**Text section:**
- Opening Delimiter -
102

I am trying to produce a structured or 'tagged' PDF from pdftex (Tex Live 2013) that passes automated tests in Adobe Acrobat for tagging. These tests are the de facto indicator for a document accessibility, which are often required by universities, government agencies and others worldwide for published documents.

To test a document for accessibility / tagging, try this:

  1. Open the PDF in Acrobat Reader
  2. 'file -> 'document properties' -> 'Description'
  3. under 'advanced', you'll see a field, 'tagged pdf'. Ideally it should say 'yes'. But it doesn't :(

enter image description here

Question: does anyone know of any way to create a PDF which passes Acrobat's 'Tagged PDF' test directly from LaTeX?

The ideal solution would be a package or two that can be called from the preamble of a latex document. I want something that is very low effort for the author, and can thus be very easily integrated with existing workflows.
- Closing Delimiter -
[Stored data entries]
- Opening Delimiter -
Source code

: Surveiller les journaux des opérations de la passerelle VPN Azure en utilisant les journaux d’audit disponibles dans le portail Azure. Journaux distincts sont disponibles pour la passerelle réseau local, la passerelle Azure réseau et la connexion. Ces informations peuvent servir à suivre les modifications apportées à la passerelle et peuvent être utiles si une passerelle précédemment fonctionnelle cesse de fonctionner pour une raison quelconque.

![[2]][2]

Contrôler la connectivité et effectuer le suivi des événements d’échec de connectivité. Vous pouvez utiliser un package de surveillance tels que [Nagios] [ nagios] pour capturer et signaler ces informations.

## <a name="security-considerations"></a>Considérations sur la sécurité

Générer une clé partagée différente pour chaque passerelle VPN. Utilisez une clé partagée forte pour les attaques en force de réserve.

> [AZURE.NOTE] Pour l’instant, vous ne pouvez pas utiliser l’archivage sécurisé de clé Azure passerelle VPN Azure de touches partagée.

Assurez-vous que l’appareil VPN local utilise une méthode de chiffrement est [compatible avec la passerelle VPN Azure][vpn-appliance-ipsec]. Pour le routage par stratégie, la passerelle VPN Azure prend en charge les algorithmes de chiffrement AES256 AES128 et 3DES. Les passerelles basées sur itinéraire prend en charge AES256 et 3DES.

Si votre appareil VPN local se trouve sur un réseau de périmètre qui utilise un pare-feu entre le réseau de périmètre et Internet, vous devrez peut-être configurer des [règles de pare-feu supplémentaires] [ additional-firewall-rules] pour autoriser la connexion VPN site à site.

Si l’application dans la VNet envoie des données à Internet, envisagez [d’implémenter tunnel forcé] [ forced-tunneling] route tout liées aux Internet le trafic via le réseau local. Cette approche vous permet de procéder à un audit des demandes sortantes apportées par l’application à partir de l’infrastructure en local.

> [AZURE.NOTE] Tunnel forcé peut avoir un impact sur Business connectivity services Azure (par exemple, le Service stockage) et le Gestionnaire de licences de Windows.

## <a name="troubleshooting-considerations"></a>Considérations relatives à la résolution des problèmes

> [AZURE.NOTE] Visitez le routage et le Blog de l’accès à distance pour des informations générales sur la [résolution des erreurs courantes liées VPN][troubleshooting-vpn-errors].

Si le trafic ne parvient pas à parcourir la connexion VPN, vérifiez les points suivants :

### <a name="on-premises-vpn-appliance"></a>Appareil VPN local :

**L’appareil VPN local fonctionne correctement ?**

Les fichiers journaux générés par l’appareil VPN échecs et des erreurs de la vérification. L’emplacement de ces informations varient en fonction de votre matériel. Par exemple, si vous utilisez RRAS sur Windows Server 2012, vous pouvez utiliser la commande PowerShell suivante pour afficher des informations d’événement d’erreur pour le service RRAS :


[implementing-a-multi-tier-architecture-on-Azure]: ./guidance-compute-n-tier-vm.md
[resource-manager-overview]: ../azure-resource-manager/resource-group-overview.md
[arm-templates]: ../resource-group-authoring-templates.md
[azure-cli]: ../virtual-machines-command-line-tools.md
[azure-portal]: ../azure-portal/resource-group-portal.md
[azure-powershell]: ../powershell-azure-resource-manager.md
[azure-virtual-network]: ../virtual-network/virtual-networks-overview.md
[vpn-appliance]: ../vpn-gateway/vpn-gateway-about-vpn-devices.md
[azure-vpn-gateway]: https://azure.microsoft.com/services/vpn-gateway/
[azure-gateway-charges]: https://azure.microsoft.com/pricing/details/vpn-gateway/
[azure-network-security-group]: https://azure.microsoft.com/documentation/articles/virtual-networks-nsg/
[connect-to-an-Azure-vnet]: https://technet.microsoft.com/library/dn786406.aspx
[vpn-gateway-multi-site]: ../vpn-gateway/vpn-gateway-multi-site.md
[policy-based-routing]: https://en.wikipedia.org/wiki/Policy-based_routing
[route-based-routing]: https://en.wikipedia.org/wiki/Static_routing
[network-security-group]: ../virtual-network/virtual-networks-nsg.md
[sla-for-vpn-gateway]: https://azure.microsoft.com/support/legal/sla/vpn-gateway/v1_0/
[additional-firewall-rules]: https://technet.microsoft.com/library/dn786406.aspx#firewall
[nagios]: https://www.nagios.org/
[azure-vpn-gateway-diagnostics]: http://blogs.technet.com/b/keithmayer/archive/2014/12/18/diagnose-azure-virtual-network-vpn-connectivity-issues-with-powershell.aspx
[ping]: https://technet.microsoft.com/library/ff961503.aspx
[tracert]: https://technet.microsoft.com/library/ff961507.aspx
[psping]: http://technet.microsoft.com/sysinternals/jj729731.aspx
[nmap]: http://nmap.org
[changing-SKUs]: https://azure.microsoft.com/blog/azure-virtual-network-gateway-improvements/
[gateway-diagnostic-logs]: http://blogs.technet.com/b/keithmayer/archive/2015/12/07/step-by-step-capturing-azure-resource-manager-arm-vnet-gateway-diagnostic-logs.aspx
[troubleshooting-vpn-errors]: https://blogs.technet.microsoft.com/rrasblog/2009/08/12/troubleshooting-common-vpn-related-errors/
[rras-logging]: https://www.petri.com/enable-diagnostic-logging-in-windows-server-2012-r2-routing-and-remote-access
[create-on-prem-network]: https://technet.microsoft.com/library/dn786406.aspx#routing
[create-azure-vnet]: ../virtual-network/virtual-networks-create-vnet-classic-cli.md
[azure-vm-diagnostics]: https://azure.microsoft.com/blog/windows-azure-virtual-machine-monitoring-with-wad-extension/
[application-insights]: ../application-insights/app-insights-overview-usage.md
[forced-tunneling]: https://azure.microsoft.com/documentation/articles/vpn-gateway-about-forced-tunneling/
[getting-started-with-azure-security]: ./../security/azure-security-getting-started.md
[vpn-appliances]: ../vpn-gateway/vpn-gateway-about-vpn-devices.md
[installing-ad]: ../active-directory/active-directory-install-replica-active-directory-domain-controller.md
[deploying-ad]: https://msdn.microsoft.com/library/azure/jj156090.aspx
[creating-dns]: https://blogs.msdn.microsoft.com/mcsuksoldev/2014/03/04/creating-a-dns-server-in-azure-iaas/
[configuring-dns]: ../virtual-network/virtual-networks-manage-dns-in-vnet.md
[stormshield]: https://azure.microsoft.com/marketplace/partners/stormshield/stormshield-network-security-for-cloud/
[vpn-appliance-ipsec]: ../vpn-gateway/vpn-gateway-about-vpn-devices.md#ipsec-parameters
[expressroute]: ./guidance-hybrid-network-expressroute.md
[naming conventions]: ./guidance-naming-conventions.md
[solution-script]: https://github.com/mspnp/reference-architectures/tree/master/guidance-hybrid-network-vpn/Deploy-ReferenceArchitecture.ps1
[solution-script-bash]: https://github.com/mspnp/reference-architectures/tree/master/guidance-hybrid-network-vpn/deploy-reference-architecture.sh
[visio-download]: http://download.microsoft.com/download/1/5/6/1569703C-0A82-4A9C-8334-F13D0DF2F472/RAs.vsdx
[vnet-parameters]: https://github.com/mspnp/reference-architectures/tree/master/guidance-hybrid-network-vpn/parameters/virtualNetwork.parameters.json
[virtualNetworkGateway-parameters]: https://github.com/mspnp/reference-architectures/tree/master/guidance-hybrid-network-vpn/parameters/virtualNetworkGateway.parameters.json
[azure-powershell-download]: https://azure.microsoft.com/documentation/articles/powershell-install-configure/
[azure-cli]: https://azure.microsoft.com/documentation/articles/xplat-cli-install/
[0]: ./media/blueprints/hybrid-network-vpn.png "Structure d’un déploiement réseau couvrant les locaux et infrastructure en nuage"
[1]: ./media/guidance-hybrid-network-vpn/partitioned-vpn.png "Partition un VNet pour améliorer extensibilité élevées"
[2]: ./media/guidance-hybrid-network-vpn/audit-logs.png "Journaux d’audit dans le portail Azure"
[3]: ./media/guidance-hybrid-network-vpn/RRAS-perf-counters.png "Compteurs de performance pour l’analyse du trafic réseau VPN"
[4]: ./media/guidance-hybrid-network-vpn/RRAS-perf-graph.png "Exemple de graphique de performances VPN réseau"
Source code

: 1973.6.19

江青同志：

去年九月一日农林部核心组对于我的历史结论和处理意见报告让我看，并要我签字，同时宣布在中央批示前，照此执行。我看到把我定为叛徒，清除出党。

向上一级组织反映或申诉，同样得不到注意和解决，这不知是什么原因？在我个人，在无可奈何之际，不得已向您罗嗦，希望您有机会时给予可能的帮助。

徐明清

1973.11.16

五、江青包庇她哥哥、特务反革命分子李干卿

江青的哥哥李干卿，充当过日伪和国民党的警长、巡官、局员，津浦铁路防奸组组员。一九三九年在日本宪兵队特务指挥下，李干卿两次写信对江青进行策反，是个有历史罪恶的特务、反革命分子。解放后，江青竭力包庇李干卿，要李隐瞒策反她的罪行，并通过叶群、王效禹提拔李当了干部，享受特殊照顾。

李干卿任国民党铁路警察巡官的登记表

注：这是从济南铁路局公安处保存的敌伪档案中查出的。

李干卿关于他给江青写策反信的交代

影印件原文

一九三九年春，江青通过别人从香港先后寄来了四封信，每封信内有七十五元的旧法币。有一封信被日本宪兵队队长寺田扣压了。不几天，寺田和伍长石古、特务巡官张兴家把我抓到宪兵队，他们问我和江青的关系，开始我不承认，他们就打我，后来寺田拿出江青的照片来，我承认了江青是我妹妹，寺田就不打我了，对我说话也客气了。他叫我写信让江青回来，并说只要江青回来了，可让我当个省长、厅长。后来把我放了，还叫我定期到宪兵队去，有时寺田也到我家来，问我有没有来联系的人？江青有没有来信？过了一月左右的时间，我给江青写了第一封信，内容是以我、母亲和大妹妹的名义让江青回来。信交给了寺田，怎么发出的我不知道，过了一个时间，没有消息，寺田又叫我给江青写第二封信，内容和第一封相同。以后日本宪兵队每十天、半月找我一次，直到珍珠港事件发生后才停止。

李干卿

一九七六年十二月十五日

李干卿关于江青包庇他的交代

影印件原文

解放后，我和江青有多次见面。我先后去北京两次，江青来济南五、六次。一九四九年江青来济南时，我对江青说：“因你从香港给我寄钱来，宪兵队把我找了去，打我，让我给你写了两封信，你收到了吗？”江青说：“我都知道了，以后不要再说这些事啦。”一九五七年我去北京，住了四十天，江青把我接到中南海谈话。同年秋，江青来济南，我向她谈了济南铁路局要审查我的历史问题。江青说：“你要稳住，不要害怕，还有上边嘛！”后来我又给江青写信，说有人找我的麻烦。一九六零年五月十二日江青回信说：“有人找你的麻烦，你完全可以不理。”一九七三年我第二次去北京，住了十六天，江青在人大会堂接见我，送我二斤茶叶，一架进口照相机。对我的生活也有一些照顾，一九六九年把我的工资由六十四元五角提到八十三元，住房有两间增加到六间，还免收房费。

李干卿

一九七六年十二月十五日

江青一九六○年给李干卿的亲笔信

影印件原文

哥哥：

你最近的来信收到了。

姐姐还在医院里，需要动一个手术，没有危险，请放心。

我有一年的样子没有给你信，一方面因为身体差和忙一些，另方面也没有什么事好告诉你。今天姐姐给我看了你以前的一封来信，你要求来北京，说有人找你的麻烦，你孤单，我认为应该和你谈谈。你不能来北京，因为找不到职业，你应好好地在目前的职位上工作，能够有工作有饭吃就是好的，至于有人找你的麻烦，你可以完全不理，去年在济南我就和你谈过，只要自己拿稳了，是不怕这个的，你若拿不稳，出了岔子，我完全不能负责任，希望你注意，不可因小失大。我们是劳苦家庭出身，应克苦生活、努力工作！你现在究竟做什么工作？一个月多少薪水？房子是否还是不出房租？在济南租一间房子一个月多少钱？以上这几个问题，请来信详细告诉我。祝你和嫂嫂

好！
- Closing Delimiter -
**Exercise instructions:**
(1) Answer these questions about the post on tagged PDFs.
(a) Which TeX distribution and year is the author using with pdftex?
(b) Under which heading in the document properties does the 'tagged pdf' field appear?
(c) From which part of a LaTeX document should the ideal package be called?
(2) From the post on tagged PDFs, extract the stretch from "Question: does anyone" through "with existing workflows.".
(3) List all the steps that the post on tagged PDFs gives for testing a document for accessibility or tagging.

**Answers to the problems:**
(1)
(a) TeX Live 2013
(b) 'advanced'
(c) The preamble

(2)
Question: does anyone know of any way to create a PDF which passes Acrobat's 'Tagged PDF' test directly from LaTeX?

The ideal solution would be a package or two that can be called from the preamble of a latex document. I want something that is very low effort for the author, and can thus be very easily integrated with existing workflows.

(3)
1. Open the PDF in Acrobat Reader.
2. Go to File, then Document Properties, then Description.
3. Under Advanced, look at the 'tagged pdf' field, which should ideally say 'yes'.